◆ **What the task requires**: Render the items below as a JSON list of strings with one string per line, and leave out blank lines.

—————

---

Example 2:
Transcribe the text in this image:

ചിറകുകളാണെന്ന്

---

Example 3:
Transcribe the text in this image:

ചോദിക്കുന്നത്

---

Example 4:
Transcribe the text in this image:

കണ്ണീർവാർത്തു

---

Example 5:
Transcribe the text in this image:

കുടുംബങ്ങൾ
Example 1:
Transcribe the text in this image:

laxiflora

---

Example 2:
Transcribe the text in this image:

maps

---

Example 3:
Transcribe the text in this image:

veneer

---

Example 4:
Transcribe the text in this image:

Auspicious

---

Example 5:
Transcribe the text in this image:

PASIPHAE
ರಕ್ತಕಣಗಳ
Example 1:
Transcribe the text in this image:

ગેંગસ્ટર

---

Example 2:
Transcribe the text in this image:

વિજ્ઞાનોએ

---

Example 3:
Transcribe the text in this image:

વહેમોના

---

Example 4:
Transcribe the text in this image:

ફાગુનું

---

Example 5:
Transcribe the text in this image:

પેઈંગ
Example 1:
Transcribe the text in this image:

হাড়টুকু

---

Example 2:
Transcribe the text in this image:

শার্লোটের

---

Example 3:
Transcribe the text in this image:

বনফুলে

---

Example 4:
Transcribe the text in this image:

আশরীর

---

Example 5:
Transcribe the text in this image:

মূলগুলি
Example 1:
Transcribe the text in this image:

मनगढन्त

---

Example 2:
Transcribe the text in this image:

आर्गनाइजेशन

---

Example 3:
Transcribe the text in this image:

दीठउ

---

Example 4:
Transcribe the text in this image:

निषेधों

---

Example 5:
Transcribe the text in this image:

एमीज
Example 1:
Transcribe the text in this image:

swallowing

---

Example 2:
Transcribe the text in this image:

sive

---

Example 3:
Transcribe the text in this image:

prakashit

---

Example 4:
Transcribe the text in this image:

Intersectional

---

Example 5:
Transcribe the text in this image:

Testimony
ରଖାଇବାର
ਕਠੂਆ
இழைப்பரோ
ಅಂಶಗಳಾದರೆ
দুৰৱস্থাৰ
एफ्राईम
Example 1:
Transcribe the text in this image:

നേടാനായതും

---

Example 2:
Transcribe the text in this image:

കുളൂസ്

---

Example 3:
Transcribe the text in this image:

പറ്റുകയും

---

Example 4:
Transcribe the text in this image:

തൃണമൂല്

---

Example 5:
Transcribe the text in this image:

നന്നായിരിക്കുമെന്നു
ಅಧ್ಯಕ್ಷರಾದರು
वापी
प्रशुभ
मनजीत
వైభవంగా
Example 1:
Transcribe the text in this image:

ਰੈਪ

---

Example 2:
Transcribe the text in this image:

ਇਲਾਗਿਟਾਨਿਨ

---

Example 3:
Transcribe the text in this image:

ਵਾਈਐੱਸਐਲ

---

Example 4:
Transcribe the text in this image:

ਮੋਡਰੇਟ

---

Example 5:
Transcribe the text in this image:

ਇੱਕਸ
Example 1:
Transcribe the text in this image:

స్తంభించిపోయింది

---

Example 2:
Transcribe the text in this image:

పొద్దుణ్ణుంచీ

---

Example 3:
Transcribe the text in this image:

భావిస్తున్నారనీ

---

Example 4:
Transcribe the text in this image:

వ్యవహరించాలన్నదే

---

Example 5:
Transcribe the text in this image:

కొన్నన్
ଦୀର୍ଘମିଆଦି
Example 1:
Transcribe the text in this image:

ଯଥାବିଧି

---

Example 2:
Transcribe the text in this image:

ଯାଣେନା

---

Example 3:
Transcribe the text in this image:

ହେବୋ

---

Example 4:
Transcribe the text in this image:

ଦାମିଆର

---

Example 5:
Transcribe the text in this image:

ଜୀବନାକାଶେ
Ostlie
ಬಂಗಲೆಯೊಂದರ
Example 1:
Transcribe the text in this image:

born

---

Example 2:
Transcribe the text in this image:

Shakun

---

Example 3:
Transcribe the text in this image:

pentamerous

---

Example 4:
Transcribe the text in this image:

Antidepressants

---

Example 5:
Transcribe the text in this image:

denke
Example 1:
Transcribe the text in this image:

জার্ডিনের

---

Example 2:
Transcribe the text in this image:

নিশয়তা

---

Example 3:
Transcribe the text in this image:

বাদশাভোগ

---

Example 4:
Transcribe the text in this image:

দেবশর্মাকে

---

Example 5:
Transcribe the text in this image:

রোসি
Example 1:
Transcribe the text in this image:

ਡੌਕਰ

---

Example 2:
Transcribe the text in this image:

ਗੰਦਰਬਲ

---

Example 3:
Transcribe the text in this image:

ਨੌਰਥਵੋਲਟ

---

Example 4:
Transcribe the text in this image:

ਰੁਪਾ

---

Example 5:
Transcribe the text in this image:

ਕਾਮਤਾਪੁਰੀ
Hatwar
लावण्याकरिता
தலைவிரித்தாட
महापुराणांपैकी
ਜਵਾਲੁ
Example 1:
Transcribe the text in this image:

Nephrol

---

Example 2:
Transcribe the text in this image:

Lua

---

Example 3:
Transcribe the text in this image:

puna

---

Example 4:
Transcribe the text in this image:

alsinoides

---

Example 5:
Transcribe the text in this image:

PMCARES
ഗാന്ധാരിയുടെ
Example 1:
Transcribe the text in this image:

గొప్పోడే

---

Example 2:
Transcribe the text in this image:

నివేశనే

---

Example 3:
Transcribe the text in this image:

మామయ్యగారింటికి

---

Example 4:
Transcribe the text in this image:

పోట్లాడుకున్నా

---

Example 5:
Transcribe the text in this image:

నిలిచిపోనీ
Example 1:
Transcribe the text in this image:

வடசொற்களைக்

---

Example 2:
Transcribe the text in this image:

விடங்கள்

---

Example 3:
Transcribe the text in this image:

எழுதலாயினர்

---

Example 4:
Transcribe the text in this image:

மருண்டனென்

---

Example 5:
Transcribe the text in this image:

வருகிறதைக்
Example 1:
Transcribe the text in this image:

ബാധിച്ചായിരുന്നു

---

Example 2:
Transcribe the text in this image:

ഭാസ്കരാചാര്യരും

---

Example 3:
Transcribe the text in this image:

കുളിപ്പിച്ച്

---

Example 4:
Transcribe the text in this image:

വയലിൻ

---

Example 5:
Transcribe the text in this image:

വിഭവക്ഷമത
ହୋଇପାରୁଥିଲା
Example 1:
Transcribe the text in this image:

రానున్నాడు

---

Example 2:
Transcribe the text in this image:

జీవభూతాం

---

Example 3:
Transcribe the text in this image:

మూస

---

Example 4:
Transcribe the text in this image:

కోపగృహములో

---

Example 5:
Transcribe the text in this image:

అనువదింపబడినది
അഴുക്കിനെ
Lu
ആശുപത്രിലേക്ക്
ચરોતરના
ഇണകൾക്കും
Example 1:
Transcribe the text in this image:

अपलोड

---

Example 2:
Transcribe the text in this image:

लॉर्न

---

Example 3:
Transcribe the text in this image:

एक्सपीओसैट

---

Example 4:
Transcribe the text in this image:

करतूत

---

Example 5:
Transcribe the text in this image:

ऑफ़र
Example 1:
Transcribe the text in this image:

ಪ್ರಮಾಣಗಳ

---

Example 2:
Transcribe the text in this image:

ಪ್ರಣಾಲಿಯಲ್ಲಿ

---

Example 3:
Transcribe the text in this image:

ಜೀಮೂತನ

—————

◆ **Solution below**:
[
  "---",
  "Example 2:",
  "Transcribe the text in this image:",
  "ചിറകുകളാണെന്ന്",
  "---",
  "Example 3:",
  "Transcribe the text in this image:",
  "ചോദിക്കുന്നത്",
  "---",
  "Example 4:",
  "Transcribe the text in this image:",
  "കണ്ണീർവാർത്തു",
  "---",
  "Example 5:",
  "Transcribe the text in this image:",
  "കുടുംബങ്ങൾ",
  "Example 1:",
  "Transcribe the text in this image:",
  "laxiflora",
  "---",
  "Example 2:",
  "Transcribe the text in this image:",
  "maps",
  "---",
  "Example 3:",
  "Transcribe the text in this image:",
  "veneer",
  "---",
  "Example 4:",
  "Transcribe the text in this image:",
  "Auspicious",
  "---",
  "Example 5:",
  "Transcribe the text in this image:",
  "PASIPHAE",
  "ರಕ್ತಕಣಗಳ",
  "Example 1:",
  "Transcribe the text in this image:",
  "ગેંગસ્ટર",
  "---",
  "Example 2:",
  "Transcribe the text in this image:",
  "વિજ્ઞાનોએ",
  "---",
  "Example 3:",
  "Transcribe the text in this image:",
  "વહેમોના",
  "---",
  "Example 4:",
  "Transcribe the text in this image:",
  "ફાગુનું",
  "---",
  "Example 5:",
  "Transcribe the text in this image:",
  "પેઈંગ",
  "Example 1:",
  "Transcribe the text in this image:",
  "হাড়টুকু",
  "---",
  "Example 2:",
  "Transcribe the text in this image:",
  "শার্লোটের",
  "---",
  "Example 3:",
  "Transcribe the text in this image:",
  "বনফুলে",
  "---",
  "Example 4:",
  "Transcribe the text in this image:",
  "আশরীর",
  "---",
  "Example 5:",
  "Transcribe the text in this image:",
  "মূলগুলি",
  "Example 1:",
  "Transcribe the text in this image:",
  "मनगढन्त",
  "---",
  "Example 2:",
  "Transcribe the text in this image:",
  "आर्गनाइजेशन",
  "---",
  "Example 3:",
  "Transcribe the text in this image:",
  "दीठउ",
  "---",
  "Example 4:",
  "Transcribe the text in this image:",
  "निषेधों",
  "---",
  "Example 5:",
  "Transcribe the text in this image:",
  "एमीज",
  "Example 1:",
  "Transcribe the text in this image:",
  "swallowing",
  "---",
  "Example 2:",
  "Transcribe the text in this image:",
  "sive",
  "---",
  "Example 3:",
  "Transcribe the text in this image:",
  "prakashit",
  "---",
  "Example 4:",
  "Transcribe the text in this image:",
  "Intersectional",
  "---",
  "Example 5:",
  "Transcribe the text in this image:",
  "Testimony",
  "ରଖାଇବାର",
  "ਕਠੂਆ",
  "இழைப்பரோ",
  "ಅಂಶಗಳಾದರೆ",
  "দুৰৱস্থাৰ",
  "एफ्राईम",
  "Example 1:",
  "Transcribe the text in this image:",
  "നേടാനായതും",
  "---",
  "Example 2:",
  "Transcribe the text in this image:",
  "കുളൂസ്",
  "---",
  "Example 3:",
  "Transcribe the text in this image:",
  "പറ്റുകയും",
  "---",
  "Example 4:",
  "Transcribe the text in this image:",
  "തൃണമൂല്",
  "---",
  "Example 5:",
  "Transcribe the text in this image:",
  "നന്നായിരിക്കുമെന്നു",
  "ಅಧ್ಯಕ್ಷರಾದರು",
  "वापी",
  "प्रशुभ",
  "मनजीत",
  "వైభవంగా",
  "Example 1:",
  "Transcribe the text in this image:",
  "ਰੈਪ",
  "---",
  "Example 2:",
  "Transcribe the text in this image:",
  "ਇਲਾਗਿਟਾਨਿਨ",
  "---",
  "Example 3:",
  "Transcribe the text in this image:",
  "ਵਾਈਐੱਸਐਲ",
  "---",
  "Example 4:",
  "Transcribe the text in this image:",
  "ਮੋਡਰੇਟ",
  "---",
  "Example 5:",
  "Transcribe the text in this image:",
  "ਇੱਕਸ",
  "Example 1:",
  "Transcribe the text in this image:",
  "స్తంభించిపోయింది",
  "---",
  "Example 2:",
  "Transcribe the text in this image:",
  "పొద్దుణ్ణుంచీ",
  "---",
  "Example 3:",
  "Transcribe the text in this image:",
  "భావిస్తున్నారనీ",
  "---",
  "Example 4:",
  "Transcribe the text in this image:",
  "వ్యవహరించాలన్నదే",
  "---",
  "Example 5:",
  "Transcribe the text in this image:",
  "కొన్నన్",
  "ଦୀର୍ଘମିଆଦି",
  "Example 1:",
  "Transcribe the text in this image:",
  "ଯଥାବିଧି",
  "---",
  "Example 2:",
  "Transcribe the text in this image:",
  "ଯାଣେନା",
  "---",
  "Example 3:",
  "Transcribe the text in this image:",
  "ହେବୋ",
  "---",
  "Example 4:",
  "Transcribe the text in this image:",
  "ଦାମିଆର",
  "---",
  "Example 5:",
  "Transcribe the text in this image:",
  "ଜୀବନାକାଶେ",
  "Ostlie",
  "ಬಂಗಲೆಯೊಂದರ",
  "Example 1:",
  "Transcribe the text in this image:",
  "born",
  "---",
  "Example 2:",
  "Transcribe the text in this image:",
  "Shakun",
  "---",
  "Example 3:",
  "Transcribe the text in this image:",
  "pentamerous",
  "---",
  "Example 4:",
  "Transcribe the text in this image:",
  "Antidepressants",
  "---",
  "Example 5:",
  "Transcribe the text in this image:",
  "denke",
  "Example 1:",
  "Transcribe the text in this image:",
  "জার্ডিনের",
  "---",
  "Example 2:",
  "Transcribe the text in this image:",
  "নিশয়তা",
  "---",
  "Example 3:",
  "Transcribe the text in this image:",
  "বাদশাভোগ",
  "---",
  "Example 4:",
  "Transcribe the text in this image:",
  "দেবশর্মাকে",
  "---",
  "Example 5:",
  "Transcribe the text in this image:",
  "রোসি",
  "Example 1:",
  "Transcribe the text in this image:",
  "ਡੌਕਰ",
  "---",
  "Example 2:",
  "Transcribe the text in this image:",
  "ਗੰਦਰਬਲ",
  "---",
  "Example 3:",
  "Transcribe the text in this image:",
  "ਨੌਰਥਵੋਲਟ",
  "---",
  "Example 4:",
  "Transcribe the text in this image:",
  "ਰੁਪਾ",
  "---",
  "Example 5:",
  "Transcribe the text in this image:",
  "ਕਾਮਤਾਪੁਰੀ",
  "Hatwar",
  "लावण्याकरिता",
  "தலைவிரித்தாட",
  "महापुराणांपैकी",
  "ਜਵਾਲੁ",
  "Example 1:",
  "Transcribe the text in this image:",
  "Nephrol",
  "---",
  "Example 2:",
  "Transcribe the text in this image:",
  "Lua",
  "---",
  "Example 3:",
  "Transcribe the text in this image:",
  "puna",
  "---",
  "Example 4:",
  "Transcribe the text in this image:",
  "alsinoides",
  "---",
  "Example 5:",
  "Transcribe the text in this image:",
  "PMCARES",
  "ഗാന്ധാരിയുടെ",
  "Example 1:",
  "Transcribe the text in this image:",
  "గొప్పోడే",
  "---",
  "Example 2:",
  "Transcribe the text in this image:",
  "నివేశనే",
  "---",
  "Example 3:",
  "Transcribe the text in this image:",
  "మామయ్యగారింటికి",
  "---",
  "Example 4:",
  "Transcribe the text in this image:",
  "పోట్లాడుకున్నా",
  "---",
  "Example 5:",
  "Transcribe the text in this image:",
  "నిలిచిపోనీ",
  "Example 1:",
  "Transcribe the text in this image:",
  "வடசொற்களைக்",
  "---",
  "Example 2:",
  "Transcribe the text in this image:",
  "விடங்கள்",
  "---",
  "Example 3:",
  "Transcribe the text in this image:",
  "எழுதலாயினர்",
  "---",
  "Example 4:",
  "Transcribe the text in this image:",
  "மருண்டனென்",
  "---",
  "Example 5:",
  "Transcribe the text in this image:",
  "வருகிறதைக்",
  "Example 1:",
  "Transcribe the text in this image:",
  "ബാധിച്ചായിരുന്നു",
  "---",
  "Example 2:",
  "Transcribe the text in this image:",
  "ഭാസ്കരാചാര്യരും",
  "---",
  "Example 3:",
  "Transcribe the text in this image:",
  "കുളിപ്പിച്ച്",
  "---",
  "Example 4:",
  "Transcribe the text in this image:",
  "വയലിൻ",
  "---",
  "Example 5:",
  "Transcribe the text in this image:",
  "വിഭവക്ഷമത",
  "ହୋଇପାରୁଥିଲା",
  "Example 1:",
  "Transcribe the text in this image:",
  "రానున్నాడు",
  "---",
  "Example 2:",
  "Transcribe the text in this image:",
  "జీవభూతాం",
  "---",
  "Example 3:",
  "Transcribe the text in this image:",
  "మూస",
  "---",
  "Example 4:",
  "Transcribe the text in this image:",
  "కోపగృహములో",
  "---",
  "Example 5:",
  "Transcribe the text in this image:",
  "అనువదింపబడినది",
  "അഴുക്കിനെ",
  "Lu",
  "ആശുപത്രിലേക്ക്",
  "ચરોતરના",
  "ഇണകൾക്കും",
  "Example 1:",
  "Transcribe the text in this image:",
  "अपलोड",
  "---",
  "Example 2:",
  "Transcribe the text in this image:",
  "लॉर्न",
  "---",
  "Example 3:",
  "Transcribe the text in this image:",
  "एक्सपीओसैट",
  "---",
  "Example 4:",
  "Transcribe the text in this image:",
  "करतूत",
  "---",
  "Example 5:",
  "Transcribe the text in this image:",
  "ऑफ़र",
  "Example 1:",
  "Transcribe the text in this image:",
  "ಪ್ರಮಾಣಗಳ",
  "---",
  "Example 2:",
  "Transcribe the text in this image:",
  "ಪ್ರಣಾಲಿಯಲ್ಲಿ",
  "---",
  "Example 3:",
  "Transcribe the text in this image:",
  "ಜೀಮೂತನ"
]